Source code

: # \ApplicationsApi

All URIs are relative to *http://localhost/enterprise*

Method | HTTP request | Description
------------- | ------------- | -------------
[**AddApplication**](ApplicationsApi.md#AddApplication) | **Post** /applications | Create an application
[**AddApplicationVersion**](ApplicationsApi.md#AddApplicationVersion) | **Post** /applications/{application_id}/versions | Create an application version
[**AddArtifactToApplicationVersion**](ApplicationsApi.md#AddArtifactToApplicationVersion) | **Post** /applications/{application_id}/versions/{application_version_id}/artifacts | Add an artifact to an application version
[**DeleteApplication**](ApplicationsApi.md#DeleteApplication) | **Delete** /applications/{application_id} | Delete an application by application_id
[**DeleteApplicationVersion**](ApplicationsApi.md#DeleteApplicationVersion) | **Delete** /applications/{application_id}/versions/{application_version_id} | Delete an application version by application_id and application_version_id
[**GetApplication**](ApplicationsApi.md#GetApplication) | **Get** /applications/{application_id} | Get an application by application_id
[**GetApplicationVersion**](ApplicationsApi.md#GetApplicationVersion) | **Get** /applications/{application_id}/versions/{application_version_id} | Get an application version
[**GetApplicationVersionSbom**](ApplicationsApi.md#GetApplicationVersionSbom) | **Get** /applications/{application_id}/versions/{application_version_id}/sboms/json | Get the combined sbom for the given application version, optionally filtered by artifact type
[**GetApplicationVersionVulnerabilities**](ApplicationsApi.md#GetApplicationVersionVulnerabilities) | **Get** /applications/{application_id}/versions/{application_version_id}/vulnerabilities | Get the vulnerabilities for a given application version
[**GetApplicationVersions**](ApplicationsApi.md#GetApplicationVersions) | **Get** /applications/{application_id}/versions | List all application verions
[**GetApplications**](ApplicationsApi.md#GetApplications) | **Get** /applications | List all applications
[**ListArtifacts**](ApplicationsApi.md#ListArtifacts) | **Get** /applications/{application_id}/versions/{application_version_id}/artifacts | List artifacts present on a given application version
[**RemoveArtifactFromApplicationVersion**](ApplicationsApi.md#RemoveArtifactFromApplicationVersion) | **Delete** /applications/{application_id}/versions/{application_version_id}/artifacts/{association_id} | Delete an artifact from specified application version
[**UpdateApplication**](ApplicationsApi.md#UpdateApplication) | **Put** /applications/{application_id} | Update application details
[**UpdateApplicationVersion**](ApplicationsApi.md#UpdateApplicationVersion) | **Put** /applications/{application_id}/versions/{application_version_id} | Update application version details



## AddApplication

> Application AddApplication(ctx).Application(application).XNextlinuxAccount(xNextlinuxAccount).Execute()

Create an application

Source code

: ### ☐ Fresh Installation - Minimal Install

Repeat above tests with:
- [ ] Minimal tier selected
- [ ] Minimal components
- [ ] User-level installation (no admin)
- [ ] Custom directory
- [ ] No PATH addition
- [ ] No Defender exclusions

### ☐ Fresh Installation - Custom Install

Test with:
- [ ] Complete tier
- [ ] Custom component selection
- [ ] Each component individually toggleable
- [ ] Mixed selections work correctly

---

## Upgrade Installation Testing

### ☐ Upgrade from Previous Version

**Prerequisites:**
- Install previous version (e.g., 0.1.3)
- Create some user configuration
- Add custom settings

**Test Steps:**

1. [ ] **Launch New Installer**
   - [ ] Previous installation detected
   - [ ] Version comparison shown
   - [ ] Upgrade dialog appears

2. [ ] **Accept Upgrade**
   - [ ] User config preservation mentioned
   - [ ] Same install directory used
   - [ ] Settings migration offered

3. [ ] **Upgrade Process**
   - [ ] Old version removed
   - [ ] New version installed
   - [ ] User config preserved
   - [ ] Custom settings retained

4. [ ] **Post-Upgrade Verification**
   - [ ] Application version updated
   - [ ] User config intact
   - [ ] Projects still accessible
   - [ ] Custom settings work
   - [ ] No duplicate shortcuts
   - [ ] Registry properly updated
--------------------------------
» **YOUR TASK**
Give back all of the data exactly, with every line intact.

» **TASK SOLUTION**
Source code

: # \ApplicationsApi

All URIs are relative to *http://localhost/enterprise*

Method | HTTP request | Description
------------- | ------------- | -------------
[**AddApplication**](ApplicationsApi.md#AddApplication) | **Post** /applications | Create an application
[**AddApplicationVersion**](ApplicationsApi.md#AddApplicationVersion) | **Post** /applications/{application_id}/versions | Create an application version
[**AddArtifactToApplicationVersion**](ApplicationsApi.md#AddArtifactToApplicationVersion) | **Post** /applications/{application_id}/versions/{application_version_id}/artifacts | Add an artifact to an application version
[**DeleteApplication**](ApplicationsApi.md#DeleteApplication) | **Delete** /applications/{application_id} | Delete an application by application_id
[**DeleteApplicationVersion**](ApplicationsApi.md#DeleteApplicationVersion) | **Delete** /applications/{application_id}/versions/{application_version_id} | Delete an application version by application_id and application_version_id
[**GetApplication**](ApplicationsApi.md#GetApplication) | **Get** /applications/{application_id} | Get an application by application_id
[**GetApplicationVersion**](ApplicationsApi.md#GetApplicationVersion) | **Get** /applications/{application_id}/versions/{application_version_id} | Get an application version
[**GetApplicationVersionSbom**](ApplicationsApi.md#GetApplicationVersionSbom) | **Get** /applications/{application_id}/versions/{application_version_id}/sboms/json | Get the combined sbom for the given application version, optionally filtered by artifact type
[**GetApplicationVersionVulnerabilities**](ApplicationsApi.md#GetApplicationVersionVulnerabilities) | **Get** /applications/{application_id}/versions/{application_version_id}/vulnerabilities | Get the vulnerabilities for a given application version
[**GetApplicationVersions**](ApplicationsApi.md#GetApplicationVersions) | **Get** /applications/{application_id}/versions | List all application verions
[**GetApplications**](ApplicationsApi.md#GetApplications) | **Get** /applications | List all applications
[**ListArtifacts**](ApplicationsApi.md#ListArtifacts) | **Get** /applications/{application_id}/versions/{application_version_id}/artifacts | List artifacts present on a given application version
[**RemoveArtifactFromApplicationVersion**](ApplicationsApi.md#RemoveArtifactFromApplicationVersion) | **Delete** /applications/{application_id}/versions/{application_version_id}/artifacts/{association_id} | Delete an artifact from specified application version
[**UpdateApplication**](ApplicationsApi.md#UpdateApplication) | **Put** /applications/{application_id} | Update application details
[**UpdateApplicationVersion**](ApplicationsApi.md#UpdateApplicationVersion) | **Put** /applications/{application_id}/versions/{application_version_id} | Update application version details



## AddApplication

> Application AddApplication(ctx).Application(application).XNextlinuxAccount(xNextlinuxAccount).Execute()

Create an application

Source code

: ### ☐ Fresh Installation - Minimal Install

Repeat above tests with:
- [ ] Minimal tier selected
- [ ] Minimal components
- [ ] User-level installation (no admin)
- [ ] Custom directory
- [ ] No PATH addition
- [ ] No Defender exclusions

### ☐ Fresh Installation - Custom Install

Test with:
- [ ] Complete tier
- [ ] Custom component selection
- [ ] Each component individually toggleable
- [ ] Mixed selections work correctly

---

## Upgrade Installation Testing

### ☐ Upgrade from Previous Version

**Prerequisites:**
- Install previous version (e.g., 0.1.3)
- Create some user configuration
- Add custom settings

**Test Steps:**

1. [ ] **Launch New Installer**
   - [ ] Previous installation detected
   - [ ] Version comparison shown
   - [ ] Upgrade dialog appears

2. [ ] **Accept Upgrade**
   - [ ] User config preservation mentioned
   - [ ] Same install directory used
   - [ ] Settings migration offered

3. [ ] **Upgrade Process**
   - [ ] Old version removed
   - [ ] New version installed
   - [ ] User config preserved
   - [ ] Custom settings retained

4. [ ] **Post-Upgrade Verification**
   - [ ] Application version updated
   - [ ] User config intact
   - [ ] Projects still accessible
   - [ ] Custom settings work
   - [ ] No duplicate shortcuts
   - [ ] Registry properly updated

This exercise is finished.